[Collected data]

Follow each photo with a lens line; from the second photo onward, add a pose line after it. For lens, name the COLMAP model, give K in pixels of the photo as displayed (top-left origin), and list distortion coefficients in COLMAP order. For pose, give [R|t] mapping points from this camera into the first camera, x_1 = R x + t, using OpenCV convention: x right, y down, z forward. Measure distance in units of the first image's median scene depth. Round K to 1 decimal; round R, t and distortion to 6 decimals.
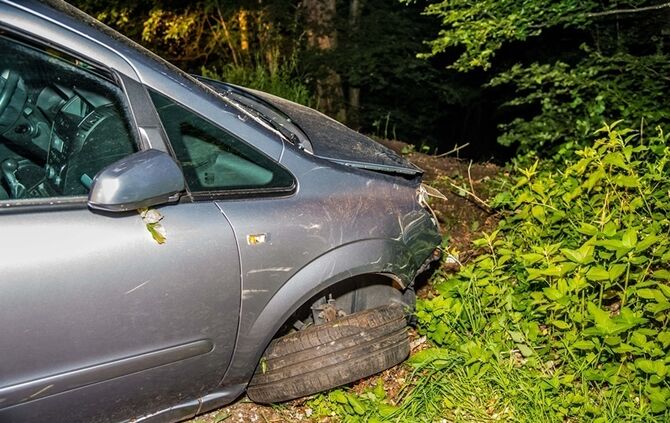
lens RADIAL K [[649.8, 0, 335.8], [0, 649.8, 223.5], [0, 0, 1]] dist [0.008238, 0.160968]
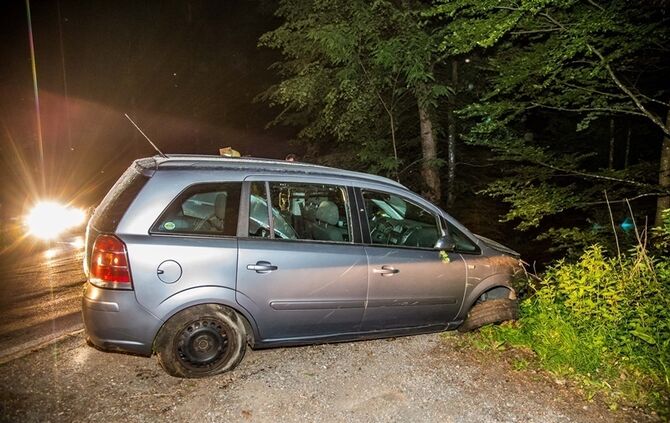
lens RADIAL K [[456.9, 0, 334.7], [0, 456.9, 223.2], [0, 0, 1]] dist [-0.121318, 0.070063]
pose [[0.982431, 0.013444, -0.186143, -0.117128], [-0.061718, 0.964687, -0.256066, 0.133522], [0.176127, 0.263055, 0.948568, -0.396105]]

[/Collected data]

**Directions for this task:** Lay out the lines from the start of the records through the line that contains "dist [-0.121318, 0.070063]" as a two-column CSV with the headers entry and response. Give one row for each line and its answer, put each value in a single quoted field with line breaks turned into spaces, and leave the pictures out.

**Reply to the exercise:**
entry,response
"Follow each photo with a lens line; from the second photo onward, add a pose line after it. For lens, name the COLMAP model, give K in pixels of the photo as displayed (top-left origin), and list distortion coefficients in COLMAP order. For pose, give [R|t] mapping points from this camera into the first camera, x_1 = R x + t, using OpenCV convention: x right, y down, z forward. Measure distance in units of the first image's median scene depth. Round K to 1 decimal; round R, t and distortion to 6 decimals.","lens RADIAL K [[649.8, 0, 335.8], [0, 649.8, 223.5], [0, 0, 1]] dist [0.008238, 0.160968] lens RADIAL K [[456.9, 0, 334.7], [0, 456.9, 223.2], [0, 0, 1]] dist [-0.121318, 0.070063]"